Your crucible of molten metal is creating gas as the melting process occurs, a natural reaction, one which I choose to reduce by ingotting all my metal, rather than using scrap to make my final pour I make ingots from the scrap and take my time removing impurities as I go. You have more 'time' when you are only making ingots I find.

Good luck mate.

Artie


----------



## xlchainsaw (Nov 22, 2009)

i agree with artie you should never just melt scrap aluminium and pour it to a final cast unless its a big bulky item. i cast my "flasks" straight from scrap and it didnt matter if they turned out rough. when i started i didnt know anyone to ask. i started with drink cans....lots of dross.... somethings turned out and some didnt.???? anyway upon remelting my failures i found that the more the failures were remelted ....i started to get success !!!....i thought i had just the hang of things..... until i ran out of metal..... melted some scrap and failure upon failure occurred. then success upon success!!!?????? i made contact with other casters and they reported the same. so standard practise is to "pig" the metal several times and "grade" your castings and metal ie... rough to fine (for the casting) i "save " my sprues and left overs for fine casting.


----------



## stevehuckss396 (Nov 22, 2009)

Thanks for all the tips. I am trying to get caught up on stuff so i can cast some things.


----------



## kadora (Aug 19, 2013)

Hello stevehuckss396
Could you explain me what are the 2 stainless steel pressure heads
 for ?
I would like to build a kiln according your advices but the task of pressure heads is unknown to me.
Thank you


----------



## gus (Aug 19, 2013)

stevehuckss396 said:


> I'll be going over Rick's today. I'm going to take my burner and crucibles. I will be testing the burner to see if it will melt metal or just make alot of noise.



Hi Steve,

Should have enough heat to melt a small charge. At most a wee bit slower.
The refractory looks good and wall thichness more than ample. Torch entry is tangential to avoid direct heat.
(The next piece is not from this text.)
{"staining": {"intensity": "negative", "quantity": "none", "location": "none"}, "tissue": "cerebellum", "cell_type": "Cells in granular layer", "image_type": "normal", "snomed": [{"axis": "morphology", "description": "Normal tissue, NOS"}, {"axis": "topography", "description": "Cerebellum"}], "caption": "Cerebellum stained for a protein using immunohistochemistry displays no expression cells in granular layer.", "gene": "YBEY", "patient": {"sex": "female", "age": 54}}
I used fire bricks as refractory for the 50 pounder capacity cast iron pot to gravity cast Auto Compressed Air Condensate Traps for a big compressor order. Champion refused to sell us trap. Went to Bangkok,Thailand and bought one from their innocent dealer who made a fat margin. Both parties parted happily. He got his money and Gus got the Champion Trap to copy.

Plan to make my own 0ne gallon size furnace. Anything bigger would burn down the balcony machineshop and flat.
Please advise The Brand and description of Castable Refractory. Gus knows nothing on castables.

Please post castings poured with your furnace.

Gus from faraway Singapore.


----------



## stevehuckss396 (Aug 19, 2013)

kadora said:


> Hello stevehuckss396
> Could you explain me what are the 2 stainless steel pressure heads
> for ?




The pressure heads are used when doing lost foam casting into "sandbox" sand. They are used right at the top of the pattern to create a pool of molton metal to keep feeding the pattern as it cools.


----------



## stevehuckss396 (Aug 19, 2013)

gus said:


> Hi Steve,
> 
> 
> Please advise The Brand and description of Castable Refractory. Gus knows nothing on castables.
> ...





Hello Gus!

I cant remember what I used. I bought it from a local supplier. There are a few different types. There is a light weight and the heavy stuff like I have. Weight meant nothing to me as I just wheel it around the garage on a small cart.

Super charger housing was cast at a model engine show.







If you look on the table you can see the raw casting that is a pair of housings. The pattern is peeking out from behind the engine. The pattern is maple. The pattern was rammed up in petrobond and cast outside of the building.


----------



## Davewild (Aug 19, 2013)

Hi Steve

I just finished watching about 30 video's posted on utube by Myfordboy all about casting he makes it look so easy, he says never to use any aluminium that has not be cast before, if fact that is all he uses is scrap cast alloy, he also adds a spoonful of salt as a flux and a spoonful of washing soda as a de-gasser, if you have time I think it is well worth watching, good luck and I will be following along.

Regards
Dave


----------



## kadora (Aug 20, 2013)

stevehuckss396 thank you Now it is clear.


----------



## kadora (Aug 28, 2013)

Hello stevehuckss396
You wrote -- There was a problem when the furnace was lit and the burner ran extremely rich.
How you know if the flame is RICH ? Is there a way how to see it ?
Thank you


----------